The Man Who Held Himself Back for His Mother
Sometimes a person’s hesitation isn’t about skill or motivation — it’s about loyalty to someone they love.
Evan grew up with just his mother. She worked long hours, often cleaning houses for wealthy families who, in his eyes, treated her with little respect. He saw how tired she came home, heard the comments she made about “rich people” and how they behaved. Without anyone spelling it out, he took on an unspoken rule: we’re not like them, and we don’t want to be.
In his thirties, Evan had the chance to take big steps forward — a high-paying contract, a TV appearance, even a book deal. But each time, something strange happened.
“I’d start dragging my feet,” he said. “I’d miss emails, push deadlines, and let things fall through. It’s like I’d step back right before the finish line.”
It wasn’t laziness. Deep down, success felt like crossing over to “the other side” — the side of the people who had looked down on his mother. Achieving his goals felt like betraying where he came from.
Only in therapy did he start to separate his story from hers, learning that building his own success didn’t mean turning his back on her.
The Woman Who Learned to Stay Out of Sight
Clara’s career looked steady and respectable from the outside, but anyone who knew her could see she was playing far below her true potential.
She grew up in a wealthy family, with all the privileges it brings — private schools, travel, a large home. But money in her childhood also came with risk. Her father’s business attracted unwanted attention, and there were moments when threats became real enough to change routines or bring in extra security. Clara’s mother drilled in the same warning: don’t stand out, don’t flaunt what you have.

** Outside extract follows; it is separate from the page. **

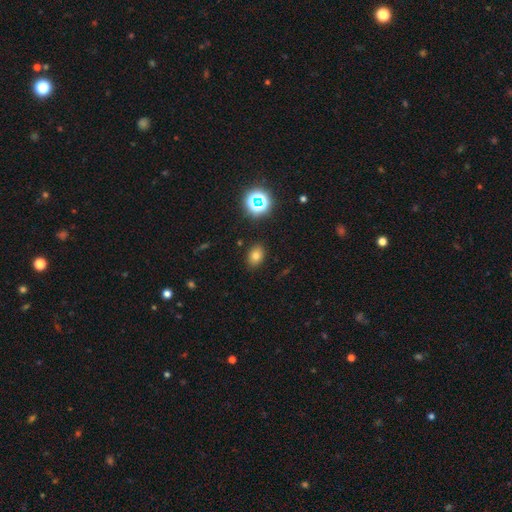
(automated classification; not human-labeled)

That message stayed with her. As an adult, she often turned down leadership roles, avoided public speaking, and passed on projects that would make her more visible.
“It’s not about whether I can do it,” she told me. “It’s that being noticed feels unsafe.”
Her early experiences had built a strong link in her mind: visibility equals danger. And so she built her life to be capable but small — always present, never in the spotlight.
Therapy became a place to explore that link and slowly create a new one, where stepping forward could feel not just possible, but safe.